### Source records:
- Opening Delimiter -

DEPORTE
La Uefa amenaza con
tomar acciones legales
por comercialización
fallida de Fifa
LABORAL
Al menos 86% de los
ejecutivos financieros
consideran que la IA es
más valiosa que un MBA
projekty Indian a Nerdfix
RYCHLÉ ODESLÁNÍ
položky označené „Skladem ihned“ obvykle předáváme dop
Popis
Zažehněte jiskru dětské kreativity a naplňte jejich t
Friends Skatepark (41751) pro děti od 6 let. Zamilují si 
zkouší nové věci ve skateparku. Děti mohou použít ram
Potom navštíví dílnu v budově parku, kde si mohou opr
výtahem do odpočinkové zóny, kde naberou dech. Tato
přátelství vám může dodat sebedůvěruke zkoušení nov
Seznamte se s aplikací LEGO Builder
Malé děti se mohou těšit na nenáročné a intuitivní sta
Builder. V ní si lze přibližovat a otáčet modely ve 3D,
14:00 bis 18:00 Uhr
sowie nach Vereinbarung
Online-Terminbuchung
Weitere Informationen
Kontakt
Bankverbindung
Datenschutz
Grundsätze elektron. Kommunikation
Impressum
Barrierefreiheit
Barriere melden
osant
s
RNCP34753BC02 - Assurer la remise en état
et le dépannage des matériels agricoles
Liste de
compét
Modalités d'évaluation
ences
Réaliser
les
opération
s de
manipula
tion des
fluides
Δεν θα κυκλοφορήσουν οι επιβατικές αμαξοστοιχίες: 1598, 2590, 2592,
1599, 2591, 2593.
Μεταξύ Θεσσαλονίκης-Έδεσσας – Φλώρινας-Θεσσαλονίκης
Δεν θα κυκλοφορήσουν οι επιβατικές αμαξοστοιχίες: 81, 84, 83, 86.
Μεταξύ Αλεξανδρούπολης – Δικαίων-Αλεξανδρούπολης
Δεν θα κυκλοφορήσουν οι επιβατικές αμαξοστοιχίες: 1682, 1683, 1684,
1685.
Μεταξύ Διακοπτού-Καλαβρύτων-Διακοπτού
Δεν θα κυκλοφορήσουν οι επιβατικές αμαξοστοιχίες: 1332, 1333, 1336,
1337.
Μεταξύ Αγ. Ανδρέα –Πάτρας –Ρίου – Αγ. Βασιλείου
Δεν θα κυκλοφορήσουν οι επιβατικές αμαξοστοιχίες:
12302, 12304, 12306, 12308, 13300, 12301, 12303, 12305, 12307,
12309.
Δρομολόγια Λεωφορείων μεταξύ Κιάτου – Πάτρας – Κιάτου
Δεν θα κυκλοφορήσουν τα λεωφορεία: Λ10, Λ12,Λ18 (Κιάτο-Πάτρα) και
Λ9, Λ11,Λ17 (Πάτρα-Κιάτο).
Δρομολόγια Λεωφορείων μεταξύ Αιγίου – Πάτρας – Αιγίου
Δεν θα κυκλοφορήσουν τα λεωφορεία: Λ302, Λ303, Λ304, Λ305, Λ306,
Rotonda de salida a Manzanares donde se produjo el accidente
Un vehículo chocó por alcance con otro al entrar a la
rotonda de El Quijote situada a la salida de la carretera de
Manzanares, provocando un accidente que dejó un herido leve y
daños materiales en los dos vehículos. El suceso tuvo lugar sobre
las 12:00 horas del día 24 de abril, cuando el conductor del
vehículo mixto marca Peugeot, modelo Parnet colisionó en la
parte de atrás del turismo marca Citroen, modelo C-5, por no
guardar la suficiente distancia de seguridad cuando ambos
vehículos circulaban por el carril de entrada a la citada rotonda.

- Closing Delimiter -

### What is expected:
Starting at the line above that contains "RNCP34753BC02 - Assurer la remise en état", repeat each line exactly up to and including the line that contains "daños materiales en", and stop there.

### Task output:
RNCP34753BC02 - Assurer la remise en état
et le dépannage des matériels agricoles
Liste de
compét
Modalités d'évaluation
ences
Réaliser
les
opération
s de
manipula
tion des
fluides
Δεν θα κυκλοφορήσουν οι επιβατικές αμαξοστοιχίες: 1598, 2590, 2592,
1599, 2591, 2593.
Μεταξύ Θεσσαλονίκης-Έδεσσας – Φλώρινας-Θεσσαλονίκης
Δεν θα κυκλοφορήσουν οι επιβατικές αμαξοστοιχίες: 81, 84, 83, 86.
Μεταξύ Αλεξανδρούπολης – Δικαίων-Αλεξανδρούπολης
Δεν θα κυκλοφορήσουν οι επιβατικές αμαξοστοιχίες: 1682, 1683, 1684,
1685.
Μεταξύ Διακοπτού-Καλαβρύτων-Διακοπτού
Δεν θα κυκλοφορήσουν οι επιβατικές αμαξοστοιχίες: 1332, 1333, 1336,
1337.
Μεταξύ Αγ. Ανδρέα –Πάτρας –Ρίου – Αγ. Βασιλείου
Δεν θα κυκλοφορήσουν οι επιβατικές αμαξοστοιχίες:
12302, 12304, 12306, 12308, 13300, 12301, 12303, 12305, 12307,
12309.
Δρομολόγια Λεωφορείων μεταξύ Κιάτου – Πάτρας – Κιάτου
Δεν θα κυκλοφορήσουν τα λεωφορεία: Λ10, Λ12,Λ18 (Κιάτο-Πάτρα) και
Λ9, Λ11,Λ17 (Πάτρα-Κιάτο).
Δρομολόγια Λεωφορείων μεταξύ Αιγίου – Πάτρας – Αιγίου
Δεν θα κυκλοφορήσουν τα λεωφορεία: Λ302, Λ303, Λ304, Λ305, Λ306,
Rotonda de salida a Manzanares donde se produjo el accidente
Un vehículo chocó por alcance con otro al entrar a la
rotonda de El Quijote situada a la salida de la carretera de
Manzanares, provocando un accidente que dejó un herido leve y
daños materiales en los dos vehículos. El suceso tuvo lugar sobre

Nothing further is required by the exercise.